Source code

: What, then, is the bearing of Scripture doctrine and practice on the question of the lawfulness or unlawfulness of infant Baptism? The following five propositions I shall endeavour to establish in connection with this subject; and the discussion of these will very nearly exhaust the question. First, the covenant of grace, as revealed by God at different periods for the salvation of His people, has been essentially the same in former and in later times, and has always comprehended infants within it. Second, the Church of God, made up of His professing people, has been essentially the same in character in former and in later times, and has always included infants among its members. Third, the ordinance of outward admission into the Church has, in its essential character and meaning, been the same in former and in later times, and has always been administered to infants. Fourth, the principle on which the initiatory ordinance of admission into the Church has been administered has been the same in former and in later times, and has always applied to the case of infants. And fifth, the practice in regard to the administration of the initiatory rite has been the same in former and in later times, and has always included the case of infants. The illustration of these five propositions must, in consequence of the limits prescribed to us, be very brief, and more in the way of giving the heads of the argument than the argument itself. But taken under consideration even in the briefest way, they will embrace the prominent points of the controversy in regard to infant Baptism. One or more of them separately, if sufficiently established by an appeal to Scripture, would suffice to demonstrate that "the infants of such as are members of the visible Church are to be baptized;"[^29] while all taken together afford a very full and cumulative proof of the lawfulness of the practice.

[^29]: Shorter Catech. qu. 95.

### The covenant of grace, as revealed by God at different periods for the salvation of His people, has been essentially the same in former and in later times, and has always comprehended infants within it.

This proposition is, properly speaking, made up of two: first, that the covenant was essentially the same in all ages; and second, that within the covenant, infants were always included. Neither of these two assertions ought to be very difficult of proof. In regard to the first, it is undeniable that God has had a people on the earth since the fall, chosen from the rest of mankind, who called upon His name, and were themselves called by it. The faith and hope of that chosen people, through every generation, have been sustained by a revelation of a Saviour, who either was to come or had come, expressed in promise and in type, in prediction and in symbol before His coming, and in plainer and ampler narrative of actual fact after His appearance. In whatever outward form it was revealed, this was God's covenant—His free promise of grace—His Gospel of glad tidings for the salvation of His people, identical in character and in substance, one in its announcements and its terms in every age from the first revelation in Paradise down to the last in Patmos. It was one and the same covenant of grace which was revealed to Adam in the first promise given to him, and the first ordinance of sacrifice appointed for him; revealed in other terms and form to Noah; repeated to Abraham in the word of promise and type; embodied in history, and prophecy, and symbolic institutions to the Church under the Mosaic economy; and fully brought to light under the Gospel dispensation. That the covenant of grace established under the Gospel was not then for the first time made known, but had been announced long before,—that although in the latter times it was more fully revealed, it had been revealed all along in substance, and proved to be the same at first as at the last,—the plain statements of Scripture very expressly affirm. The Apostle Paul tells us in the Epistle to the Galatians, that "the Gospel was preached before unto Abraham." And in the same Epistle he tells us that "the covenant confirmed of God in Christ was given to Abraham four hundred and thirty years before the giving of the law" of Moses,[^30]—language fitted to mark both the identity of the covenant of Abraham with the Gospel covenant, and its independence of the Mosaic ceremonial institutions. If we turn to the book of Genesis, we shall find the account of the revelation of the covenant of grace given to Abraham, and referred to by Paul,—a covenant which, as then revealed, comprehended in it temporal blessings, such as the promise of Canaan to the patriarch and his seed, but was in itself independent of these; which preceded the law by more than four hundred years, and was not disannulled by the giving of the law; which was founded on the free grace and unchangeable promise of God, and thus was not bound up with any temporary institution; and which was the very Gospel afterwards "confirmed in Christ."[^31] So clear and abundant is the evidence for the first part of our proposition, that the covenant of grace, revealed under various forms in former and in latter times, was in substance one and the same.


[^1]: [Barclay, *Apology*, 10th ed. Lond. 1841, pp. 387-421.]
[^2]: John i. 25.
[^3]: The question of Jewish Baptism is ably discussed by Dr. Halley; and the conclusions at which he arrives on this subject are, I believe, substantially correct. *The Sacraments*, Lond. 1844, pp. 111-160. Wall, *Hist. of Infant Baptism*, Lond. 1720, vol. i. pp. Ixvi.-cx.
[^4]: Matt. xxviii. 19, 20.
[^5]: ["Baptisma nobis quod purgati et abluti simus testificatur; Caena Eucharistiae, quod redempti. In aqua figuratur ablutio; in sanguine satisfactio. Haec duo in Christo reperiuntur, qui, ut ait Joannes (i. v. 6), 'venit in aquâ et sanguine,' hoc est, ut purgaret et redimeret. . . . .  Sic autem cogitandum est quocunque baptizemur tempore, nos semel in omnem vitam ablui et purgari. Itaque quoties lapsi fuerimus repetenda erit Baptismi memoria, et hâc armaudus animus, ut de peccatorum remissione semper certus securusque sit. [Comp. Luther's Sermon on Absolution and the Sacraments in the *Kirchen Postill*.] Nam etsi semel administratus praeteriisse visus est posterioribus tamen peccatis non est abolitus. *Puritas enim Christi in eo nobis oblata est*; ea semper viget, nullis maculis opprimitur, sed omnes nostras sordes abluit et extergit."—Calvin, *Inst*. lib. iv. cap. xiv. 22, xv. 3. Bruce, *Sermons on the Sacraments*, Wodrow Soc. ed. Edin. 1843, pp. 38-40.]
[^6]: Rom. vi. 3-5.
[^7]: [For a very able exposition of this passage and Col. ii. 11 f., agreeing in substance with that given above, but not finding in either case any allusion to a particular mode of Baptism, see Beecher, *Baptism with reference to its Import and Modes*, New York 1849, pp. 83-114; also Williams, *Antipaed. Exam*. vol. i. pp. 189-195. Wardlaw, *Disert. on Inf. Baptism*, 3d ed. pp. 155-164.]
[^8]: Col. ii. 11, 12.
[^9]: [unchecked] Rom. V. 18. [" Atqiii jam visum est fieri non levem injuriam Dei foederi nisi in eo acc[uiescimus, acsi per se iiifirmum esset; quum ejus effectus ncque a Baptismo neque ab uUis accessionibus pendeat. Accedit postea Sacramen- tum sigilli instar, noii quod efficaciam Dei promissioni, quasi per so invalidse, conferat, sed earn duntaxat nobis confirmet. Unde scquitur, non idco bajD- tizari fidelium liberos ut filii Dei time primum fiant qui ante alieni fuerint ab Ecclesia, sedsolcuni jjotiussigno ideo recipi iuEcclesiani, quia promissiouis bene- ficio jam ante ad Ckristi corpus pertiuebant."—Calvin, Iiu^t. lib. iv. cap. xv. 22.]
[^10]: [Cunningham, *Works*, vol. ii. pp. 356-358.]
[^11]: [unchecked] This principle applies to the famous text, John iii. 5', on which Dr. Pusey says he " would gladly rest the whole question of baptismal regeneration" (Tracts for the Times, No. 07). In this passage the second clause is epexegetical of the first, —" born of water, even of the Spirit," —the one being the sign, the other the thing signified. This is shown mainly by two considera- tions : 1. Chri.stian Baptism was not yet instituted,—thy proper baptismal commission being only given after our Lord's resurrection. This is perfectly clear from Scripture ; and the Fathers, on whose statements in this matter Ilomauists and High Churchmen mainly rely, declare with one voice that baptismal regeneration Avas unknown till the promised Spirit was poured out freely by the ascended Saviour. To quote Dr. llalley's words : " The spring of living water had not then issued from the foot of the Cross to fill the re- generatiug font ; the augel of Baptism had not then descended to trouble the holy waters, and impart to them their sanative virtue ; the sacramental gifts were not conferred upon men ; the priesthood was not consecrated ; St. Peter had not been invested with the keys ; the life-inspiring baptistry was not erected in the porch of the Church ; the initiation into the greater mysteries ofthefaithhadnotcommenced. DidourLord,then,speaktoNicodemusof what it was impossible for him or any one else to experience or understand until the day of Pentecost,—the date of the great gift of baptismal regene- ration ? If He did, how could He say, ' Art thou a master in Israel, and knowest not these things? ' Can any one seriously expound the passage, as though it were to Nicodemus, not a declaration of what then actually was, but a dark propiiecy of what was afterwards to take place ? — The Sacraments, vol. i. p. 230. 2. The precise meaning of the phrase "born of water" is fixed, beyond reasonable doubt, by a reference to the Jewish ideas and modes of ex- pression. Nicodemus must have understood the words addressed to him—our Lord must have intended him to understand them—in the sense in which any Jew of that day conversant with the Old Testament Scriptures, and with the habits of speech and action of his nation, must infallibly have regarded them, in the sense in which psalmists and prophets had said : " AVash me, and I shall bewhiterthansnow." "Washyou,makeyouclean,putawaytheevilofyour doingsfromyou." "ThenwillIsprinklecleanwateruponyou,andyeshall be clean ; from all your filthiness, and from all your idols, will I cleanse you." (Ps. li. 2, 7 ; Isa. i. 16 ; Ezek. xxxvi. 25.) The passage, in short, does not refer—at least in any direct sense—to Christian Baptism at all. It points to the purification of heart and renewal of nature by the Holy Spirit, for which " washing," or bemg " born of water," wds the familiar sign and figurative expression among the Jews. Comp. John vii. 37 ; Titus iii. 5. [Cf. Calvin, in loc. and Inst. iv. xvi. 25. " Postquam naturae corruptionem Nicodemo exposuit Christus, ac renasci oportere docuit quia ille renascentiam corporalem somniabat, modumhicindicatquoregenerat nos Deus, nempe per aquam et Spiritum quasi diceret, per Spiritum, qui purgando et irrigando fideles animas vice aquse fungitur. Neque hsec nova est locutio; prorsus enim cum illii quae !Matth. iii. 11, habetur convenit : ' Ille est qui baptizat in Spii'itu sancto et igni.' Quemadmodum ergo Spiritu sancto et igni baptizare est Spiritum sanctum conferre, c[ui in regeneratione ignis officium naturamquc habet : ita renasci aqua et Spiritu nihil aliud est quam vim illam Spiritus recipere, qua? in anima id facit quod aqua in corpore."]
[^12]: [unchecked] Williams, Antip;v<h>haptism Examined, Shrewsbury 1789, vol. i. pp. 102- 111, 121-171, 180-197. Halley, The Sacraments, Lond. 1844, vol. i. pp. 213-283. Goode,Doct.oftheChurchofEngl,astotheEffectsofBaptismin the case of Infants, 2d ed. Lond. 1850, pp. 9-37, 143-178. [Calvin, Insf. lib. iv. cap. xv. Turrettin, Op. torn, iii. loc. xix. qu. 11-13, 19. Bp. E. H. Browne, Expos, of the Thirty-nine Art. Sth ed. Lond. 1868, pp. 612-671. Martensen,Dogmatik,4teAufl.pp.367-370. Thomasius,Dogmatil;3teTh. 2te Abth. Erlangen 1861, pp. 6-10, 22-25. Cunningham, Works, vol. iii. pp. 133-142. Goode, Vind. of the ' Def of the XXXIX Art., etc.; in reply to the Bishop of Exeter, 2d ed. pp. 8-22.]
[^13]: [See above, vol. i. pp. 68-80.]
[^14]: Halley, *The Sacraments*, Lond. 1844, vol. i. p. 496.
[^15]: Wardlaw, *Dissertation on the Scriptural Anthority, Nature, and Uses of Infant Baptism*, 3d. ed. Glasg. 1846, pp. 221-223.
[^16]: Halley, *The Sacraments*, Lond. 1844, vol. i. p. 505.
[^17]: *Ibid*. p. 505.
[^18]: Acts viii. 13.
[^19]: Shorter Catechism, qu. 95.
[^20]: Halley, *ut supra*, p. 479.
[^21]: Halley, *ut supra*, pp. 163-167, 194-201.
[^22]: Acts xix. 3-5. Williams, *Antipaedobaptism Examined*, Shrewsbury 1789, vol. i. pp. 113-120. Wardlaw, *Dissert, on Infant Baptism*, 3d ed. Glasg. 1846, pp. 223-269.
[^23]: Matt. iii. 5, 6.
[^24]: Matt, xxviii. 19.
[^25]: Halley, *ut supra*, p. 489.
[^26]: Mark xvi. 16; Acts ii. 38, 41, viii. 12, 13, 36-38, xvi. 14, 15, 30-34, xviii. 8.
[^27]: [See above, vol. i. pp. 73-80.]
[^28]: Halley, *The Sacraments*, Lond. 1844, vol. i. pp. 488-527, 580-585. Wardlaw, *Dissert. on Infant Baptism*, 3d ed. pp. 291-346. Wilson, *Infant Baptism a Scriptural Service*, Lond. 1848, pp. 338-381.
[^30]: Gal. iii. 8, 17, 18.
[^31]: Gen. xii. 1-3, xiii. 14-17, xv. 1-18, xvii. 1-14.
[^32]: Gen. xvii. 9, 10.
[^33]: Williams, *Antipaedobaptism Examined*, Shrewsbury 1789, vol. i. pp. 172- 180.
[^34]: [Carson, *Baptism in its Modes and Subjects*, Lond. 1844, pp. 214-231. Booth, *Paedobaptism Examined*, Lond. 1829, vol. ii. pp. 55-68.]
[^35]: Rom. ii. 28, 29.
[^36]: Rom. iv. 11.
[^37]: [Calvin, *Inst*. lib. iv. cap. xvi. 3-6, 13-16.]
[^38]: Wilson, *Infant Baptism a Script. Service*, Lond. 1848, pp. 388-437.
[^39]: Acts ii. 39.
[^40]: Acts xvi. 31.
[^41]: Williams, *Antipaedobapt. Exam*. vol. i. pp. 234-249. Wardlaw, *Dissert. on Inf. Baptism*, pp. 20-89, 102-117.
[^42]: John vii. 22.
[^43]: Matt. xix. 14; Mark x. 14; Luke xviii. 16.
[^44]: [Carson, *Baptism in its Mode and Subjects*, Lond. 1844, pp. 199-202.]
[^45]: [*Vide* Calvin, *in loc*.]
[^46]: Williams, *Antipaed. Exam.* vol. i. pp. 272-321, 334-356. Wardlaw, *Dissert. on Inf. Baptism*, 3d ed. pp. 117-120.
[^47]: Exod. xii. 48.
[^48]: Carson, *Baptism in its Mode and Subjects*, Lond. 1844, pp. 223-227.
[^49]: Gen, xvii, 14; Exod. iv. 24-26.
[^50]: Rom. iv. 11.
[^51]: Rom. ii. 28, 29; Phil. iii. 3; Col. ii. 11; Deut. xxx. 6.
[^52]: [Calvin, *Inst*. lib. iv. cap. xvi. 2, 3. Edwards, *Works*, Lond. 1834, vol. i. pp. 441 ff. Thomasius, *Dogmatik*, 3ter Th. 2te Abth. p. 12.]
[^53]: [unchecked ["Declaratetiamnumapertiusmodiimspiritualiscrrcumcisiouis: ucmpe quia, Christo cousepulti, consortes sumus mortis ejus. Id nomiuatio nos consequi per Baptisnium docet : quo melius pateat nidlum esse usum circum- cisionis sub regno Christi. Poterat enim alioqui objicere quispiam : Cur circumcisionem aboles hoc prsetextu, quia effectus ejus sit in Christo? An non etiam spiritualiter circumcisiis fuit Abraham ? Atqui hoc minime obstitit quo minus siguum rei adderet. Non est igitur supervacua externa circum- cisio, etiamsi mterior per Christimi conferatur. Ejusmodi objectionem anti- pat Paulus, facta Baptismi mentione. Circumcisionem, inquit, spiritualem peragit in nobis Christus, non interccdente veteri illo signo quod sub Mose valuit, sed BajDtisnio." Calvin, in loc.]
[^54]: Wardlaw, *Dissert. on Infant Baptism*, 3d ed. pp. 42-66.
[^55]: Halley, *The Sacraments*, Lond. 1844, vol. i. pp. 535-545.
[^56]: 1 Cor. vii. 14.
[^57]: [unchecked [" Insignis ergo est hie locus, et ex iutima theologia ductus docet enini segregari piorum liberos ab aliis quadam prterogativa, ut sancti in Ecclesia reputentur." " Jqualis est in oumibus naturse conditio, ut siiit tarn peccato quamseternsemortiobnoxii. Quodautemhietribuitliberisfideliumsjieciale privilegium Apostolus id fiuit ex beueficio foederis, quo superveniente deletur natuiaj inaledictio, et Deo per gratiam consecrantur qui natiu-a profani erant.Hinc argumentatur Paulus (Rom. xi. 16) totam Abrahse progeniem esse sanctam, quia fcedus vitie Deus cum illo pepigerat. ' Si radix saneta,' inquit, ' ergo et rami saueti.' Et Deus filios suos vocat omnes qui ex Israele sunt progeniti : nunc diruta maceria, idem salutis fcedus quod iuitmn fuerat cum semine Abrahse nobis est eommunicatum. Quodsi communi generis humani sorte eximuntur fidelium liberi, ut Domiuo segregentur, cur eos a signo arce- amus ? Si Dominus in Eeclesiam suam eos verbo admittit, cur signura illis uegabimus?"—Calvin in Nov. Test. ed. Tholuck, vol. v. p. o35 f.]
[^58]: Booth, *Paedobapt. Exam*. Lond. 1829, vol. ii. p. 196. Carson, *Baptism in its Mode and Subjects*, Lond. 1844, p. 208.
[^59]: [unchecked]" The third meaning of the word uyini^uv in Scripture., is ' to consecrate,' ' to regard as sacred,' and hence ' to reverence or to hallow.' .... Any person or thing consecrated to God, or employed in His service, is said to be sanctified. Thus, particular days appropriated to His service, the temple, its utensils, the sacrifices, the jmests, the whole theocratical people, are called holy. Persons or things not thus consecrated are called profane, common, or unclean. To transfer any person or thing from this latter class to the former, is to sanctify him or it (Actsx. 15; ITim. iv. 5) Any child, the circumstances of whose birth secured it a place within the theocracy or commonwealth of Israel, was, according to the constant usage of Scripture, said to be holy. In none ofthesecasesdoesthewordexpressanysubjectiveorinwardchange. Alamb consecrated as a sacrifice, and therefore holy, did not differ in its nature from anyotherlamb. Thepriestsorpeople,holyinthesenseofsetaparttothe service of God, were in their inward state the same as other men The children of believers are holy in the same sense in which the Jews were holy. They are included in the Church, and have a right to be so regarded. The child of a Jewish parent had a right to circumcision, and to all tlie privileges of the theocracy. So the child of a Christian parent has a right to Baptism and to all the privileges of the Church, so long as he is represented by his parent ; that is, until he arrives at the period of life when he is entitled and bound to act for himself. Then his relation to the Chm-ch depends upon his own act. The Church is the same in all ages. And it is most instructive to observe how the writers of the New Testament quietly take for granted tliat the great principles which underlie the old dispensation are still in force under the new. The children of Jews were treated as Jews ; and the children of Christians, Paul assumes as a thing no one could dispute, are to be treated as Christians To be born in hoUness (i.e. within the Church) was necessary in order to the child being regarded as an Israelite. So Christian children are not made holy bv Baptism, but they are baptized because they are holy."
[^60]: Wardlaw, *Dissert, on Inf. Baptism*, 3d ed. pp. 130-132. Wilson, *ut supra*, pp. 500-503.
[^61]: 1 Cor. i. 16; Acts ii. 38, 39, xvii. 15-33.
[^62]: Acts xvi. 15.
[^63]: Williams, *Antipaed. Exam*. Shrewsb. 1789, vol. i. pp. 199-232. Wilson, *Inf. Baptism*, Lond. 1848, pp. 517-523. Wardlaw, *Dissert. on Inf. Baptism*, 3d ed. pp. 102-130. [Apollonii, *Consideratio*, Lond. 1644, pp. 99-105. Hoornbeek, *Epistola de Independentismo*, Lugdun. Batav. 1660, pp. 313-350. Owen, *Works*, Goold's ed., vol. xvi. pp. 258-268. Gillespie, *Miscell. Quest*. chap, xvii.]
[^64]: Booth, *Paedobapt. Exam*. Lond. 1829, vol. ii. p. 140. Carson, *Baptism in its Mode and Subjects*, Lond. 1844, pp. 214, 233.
________________________________________
■ TASK REQUIREMENTS ■
Could you reproduce, exactly, every line above from the line with "[^32]: Gen. xvii. 9, 10." to the line with "[^52]: [Calvin, *Inst*.", and no other line? Both ends count.

■ SOLUTION FOR THIS PROBLEM ■
[^32]: Gen. xvii. 9, 10.
[^33]: Williams, *Antipaedobaptism Examined*, Shrewsbury 1789, vol. i. pp. 172- 180.
[^34]: [Carson, *Baptism in its Modes and Subjects*, Lond. 1844, pp. 214-231. Booth, *Paedobaptism Examined*, Lond. 1829, vol. ii. pp. 55-68.]
[^35]: Rom. ii. 28, 29.
[^36]: Rom. iv. 11.
[^37]: [Calvin, *Inst*. lib. iv. cap. xvi. 3-6, 13-16.]
[^38]: Wilson, *Infant Baptism a Script. Service*, Lond. 1848, pp. 388-437.
[^39]: Acts ii. 39.
[^40]: Acts xvi. 31.
[^41]: Williams, *Antipaedobapt. Exam*. vol. i. pp. 234-249. Wardlaw, *Dissert. on Inf. Baptism*, pp. 20-89, 102-117.
[^42]: John vii. 22.
[^43]: Matt. xix. 14; Mark x. 14; Luke xviii. 16.
[^44]: [Carson, *Baptism in its Mode and Subjects*, Lond. 1844, pp. 199-202.]
[^45]: [*Vide* Calvin, *in loc*.]
[^46]: Williams, *Antipaed. Exam.* vol. i. pp. 272-321, 334-356. Wardlaw, *Dissert. on Inf. Baptism*, 3d ed. pp. 117-120.
[^47]: Exod. xii. 48.
[^48]: Carson, *Baptism in its Mode and Subjects*, Lond. 1844, pp. 223-227.
[^49]: Gen, xvii, 14; Exod. iv. 24-26.
[^50]: Rom. iv. 11.
[^51]: Rom. ii. 28, 29; Phil. iii. 3; Col. ii. 11; Deut. xxx. 6.
[^52]: [Calvin, *Inst*. lib. iv. cap. xvi. 2, 3. Edwards, *Works*, Lond. 1834, vol. i. pp. 441 ff. Thomasius, *Dogmatik*, 3ter Th. 2te Abth. p. 12.]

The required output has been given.